A similar thing happens when people meditate. If you are sitting well and feel comfortable, you might think, "Meditation is fantastic! It feels so good!" In Taiwan, a person who participated in a retreat for the first time meditated well, and he was carried away with emotion. He said it was the most wonderful thing in the world; he finally felt what it was really like to be human. His second retreat was different. He was experiencing family difficulties, and because he could not leave his problems behind, he had a horrible time. You might think that his second retreat was bad, whereas his first retreat was good, but any extreme emotion causes problems. Good experiences create attachment and craving. Bad experiences create repulsion, anger and hatred. You can experience both extremes in a single retreat. They are only feelings that the self experiences through the three poisons. There is no self apart from craving, anger and ignorance.

If you practice well, craving, anger and ignorance will fade, little by little. As the three poisons subside, you will feel less need to attach to a self. You will begin to view the narrow self as a bubble in a vast ocean, momentarily forming, rising to the surface, then breaking and merging with the water again.

What is permanent beyond this transient bubble? Your self-nature. Where and what is your self-nature? That you must discover for yourself.

When the real is experienced, there is neither person nor dharma.
In an instant the avici karma is destroyed.
If I lie to deceive sentient beings,
May my tongue be ripped out for kalpas uncountable as dust and sand.

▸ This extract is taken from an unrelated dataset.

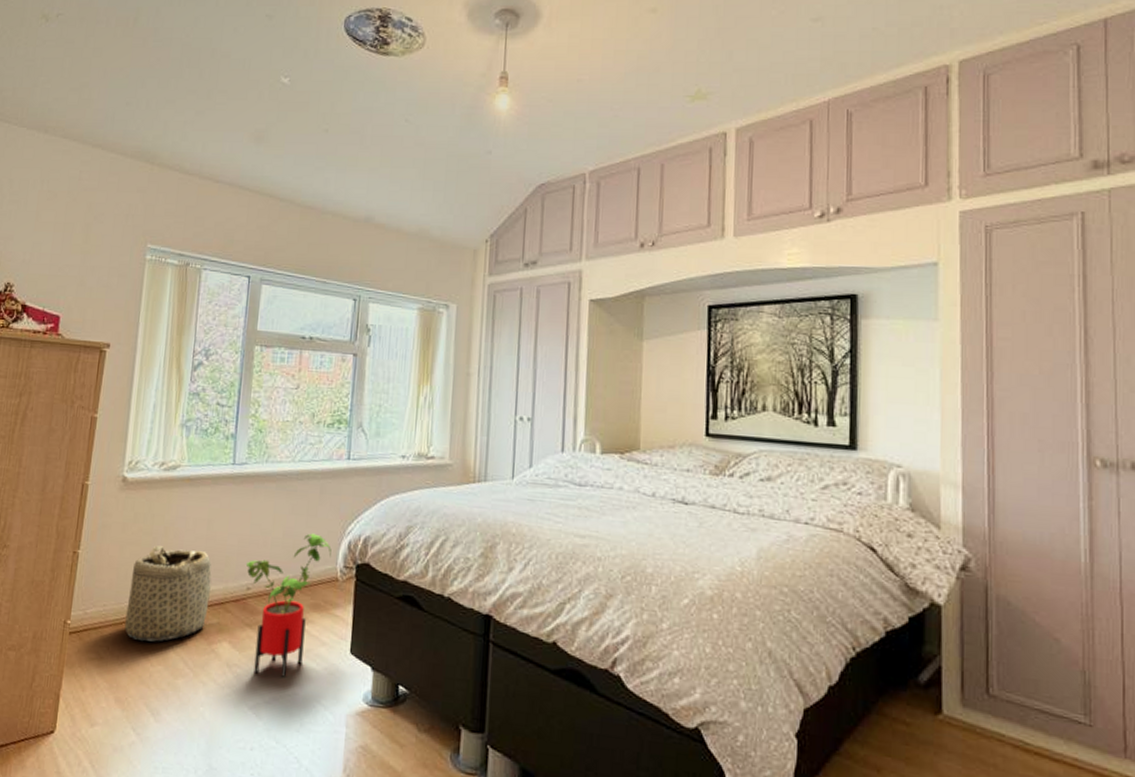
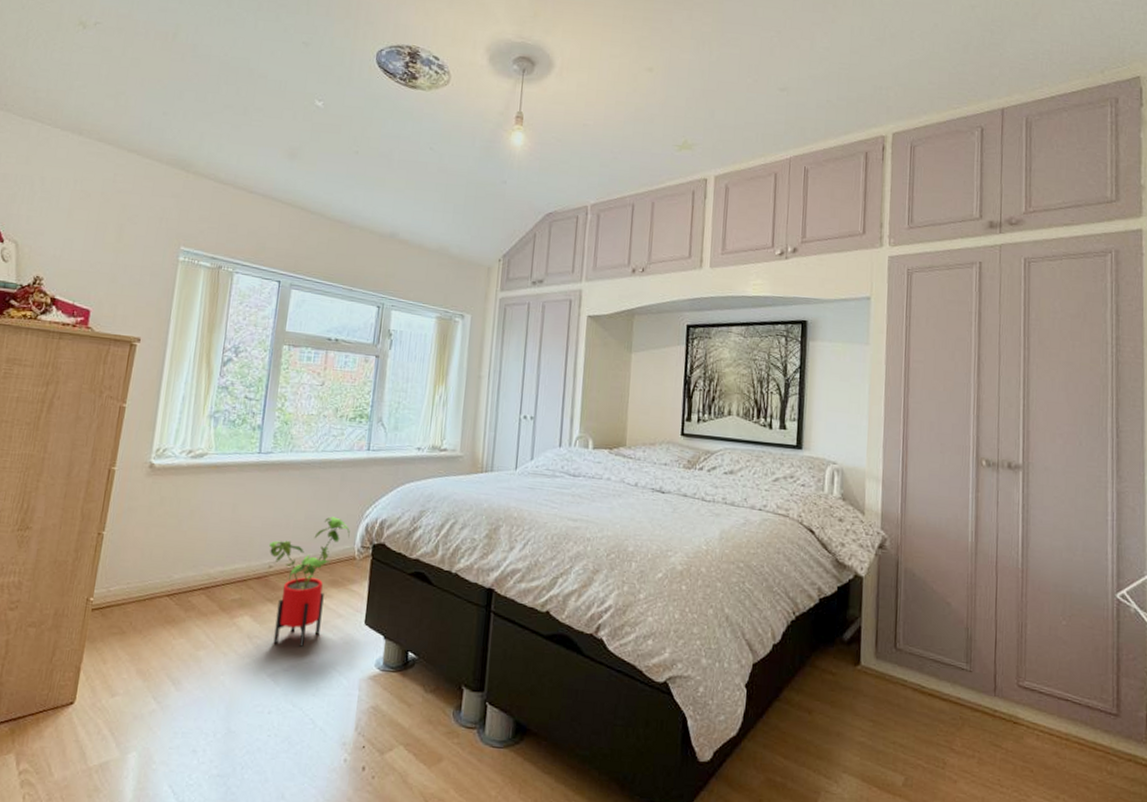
basket: present [125,545,212,642] -> none [148,527,236,617]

In this stanza, Yung-chia says that even the worst karma ─ avici karma ─ can be eradicated at the moment of enlightenment. Regarding this truth, his faith is unshakeable. This is the sudden enlightenment teaching of Ch'an Buddhism. Someone once asked me how long one needed to practice to become enlightened. I replied, "As long as eons, as short as a single thought." Which do you prefer, the long route or the quick route? Most of you probably prefer the quick way.